Improved diagnostics are leading to the identification of more rare diseases, but finding effective treatments still lags far behind. Writers working in rare disease spaces noted that diversity measures in these trials are especially difficult to achieve, given that recruitment is already challenged by the small pool of eligible participants.

Medical writers can help clarify these realities and avoid overgeneralizing findings. 

Are you connected with Shellianne Booth? I had the privilege to connect and learn about her role at CISCRP—the Center For Info & Study on Clinical Research Participation.


My Closing Reflections

Diversity in clinical research isn’t a box to check—it’s a core element of scientific integrity and health equity. At AMWA 2025, I was inspired by colleagues who share a commitment to more inclusive, meaningful research and communication. As medical writers, we don’t just report clinical science. We can impact who benefits from the research and provide an important check and balance to ensure transparency and accountability.

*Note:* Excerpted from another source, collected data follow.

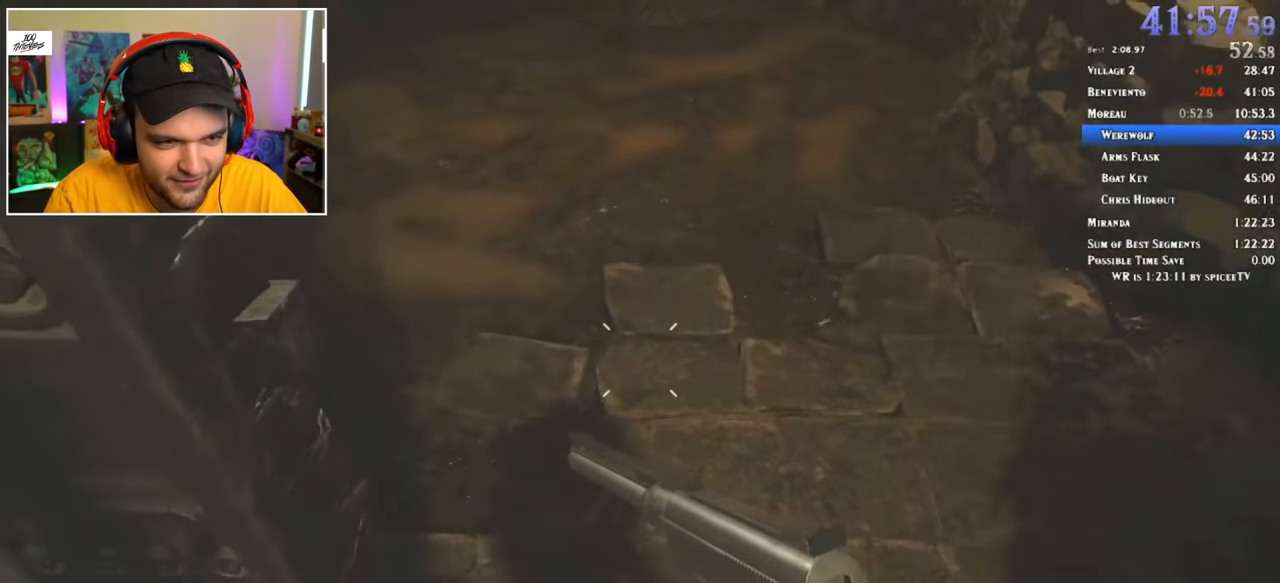
{"keys": ["shift", "w"], "mouse": [], "events": []}
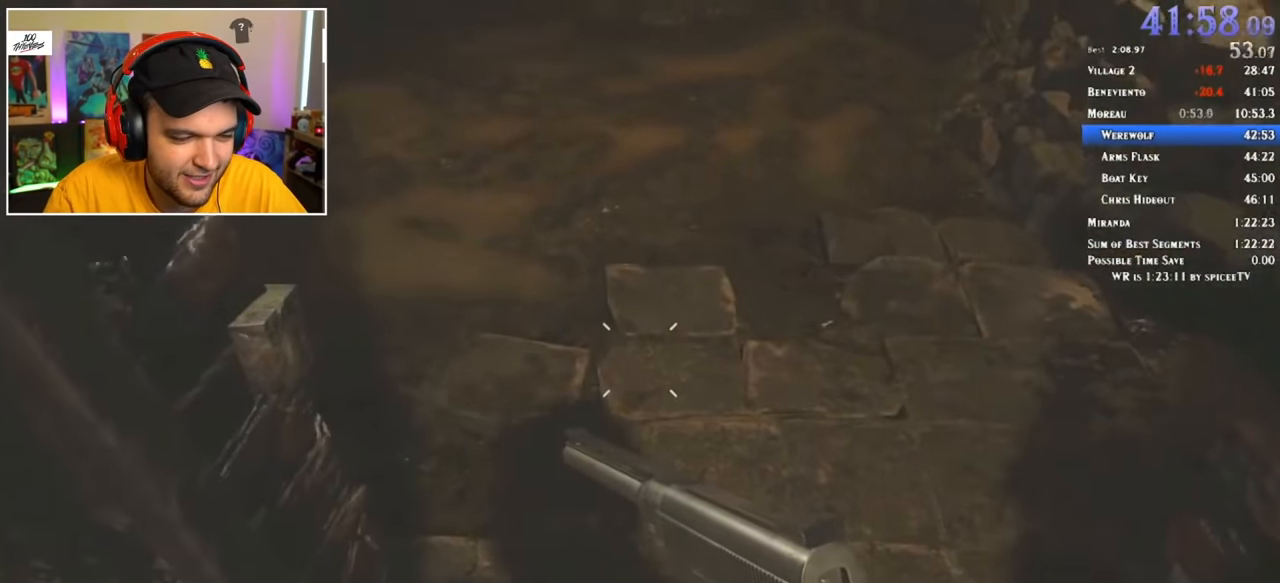
{"keys": ["shift", "w"], "mouse": [], "events": []}
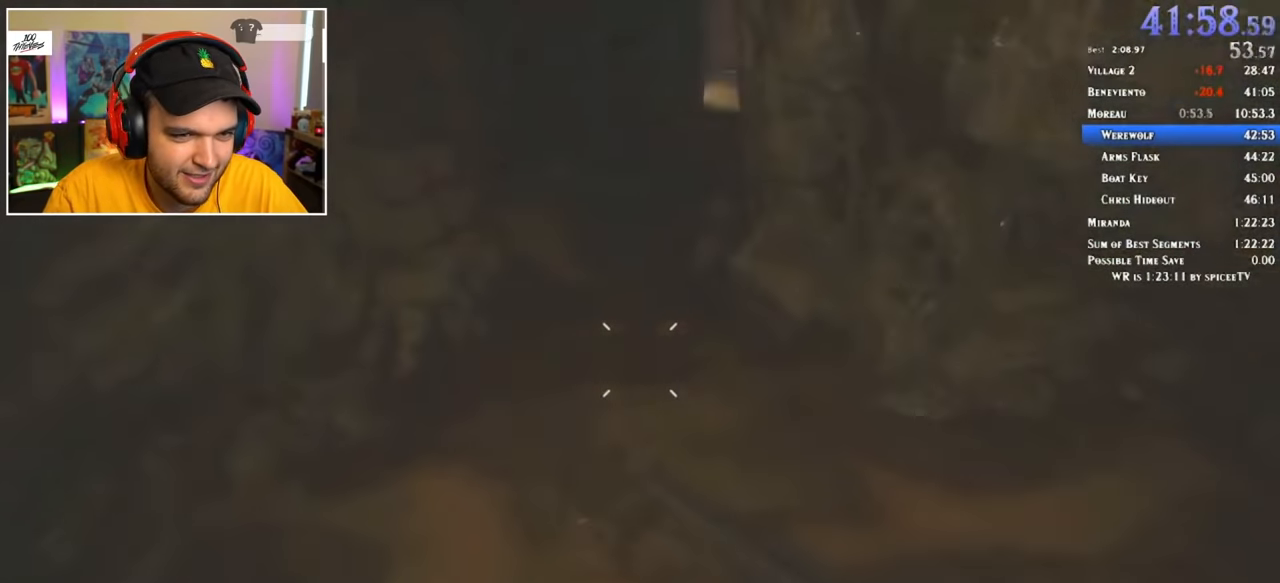
{"keys": ["shift", "w"], "mouse": [], "events": []}
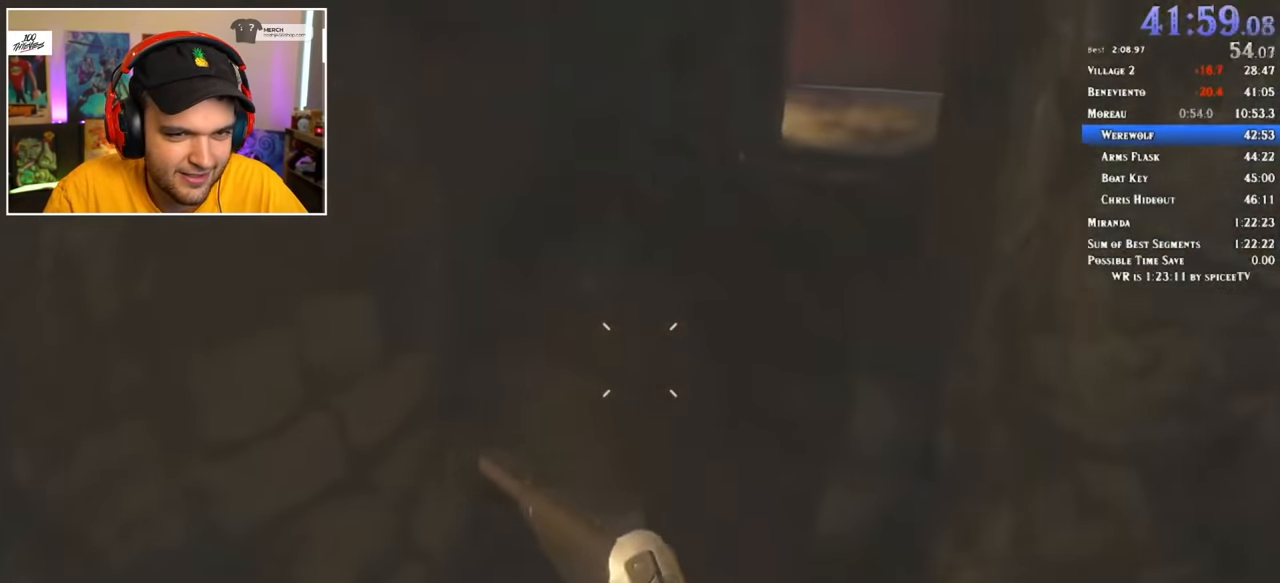
{"keys": ["shift", "w"], "mouse": [], "events": []}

Prioritizing diversity as medical writers also means we must champion it within our own professional community. The researchers I spoke to for the MedShadow piece also pointed out that if we want to expand clinical research, we need a more diversified research workforce. Of course, the same applies here.

The pipeline and paths into medical writing are often hidden, narrow, and overly burdensome, making it difficult for people from underrepresented backgrounds to access opportunities and advance in the field. 

  • How can we expand pathways into medical writing to bring more voices to the table? 

  • How can we expand opportunities and create a culture where people from different backgrounds, cultures, and life experiences feel more welcomed, included, and supported in their medical writing careers? 

  • How can we communicate that growing a bigger tent of medical writers isn’t just a nice thing to do, but is essential for creating impactful deliverables, urgent for more inclusive science, and beneficial for everyone because it opens space to learn from many voices.

Ultimately, without a purposeful commitment to inclusion at every stage of the research process, scientific advances will continue to fall short of serving those most in need.

As Clyde W. Yancy, M.D., vice dean of Diversity and Inclusion and Chief of Cardiology in the Department of Medicine at Northwestern’s Feinberg School of Medicine in Chicago, told me in an interview for MedShadow: 

“This is not a political issue. It’s not even a social issue. It’s a people issue. Folks want to get good care. They want to know that the treatment that we prescribe will work in them.”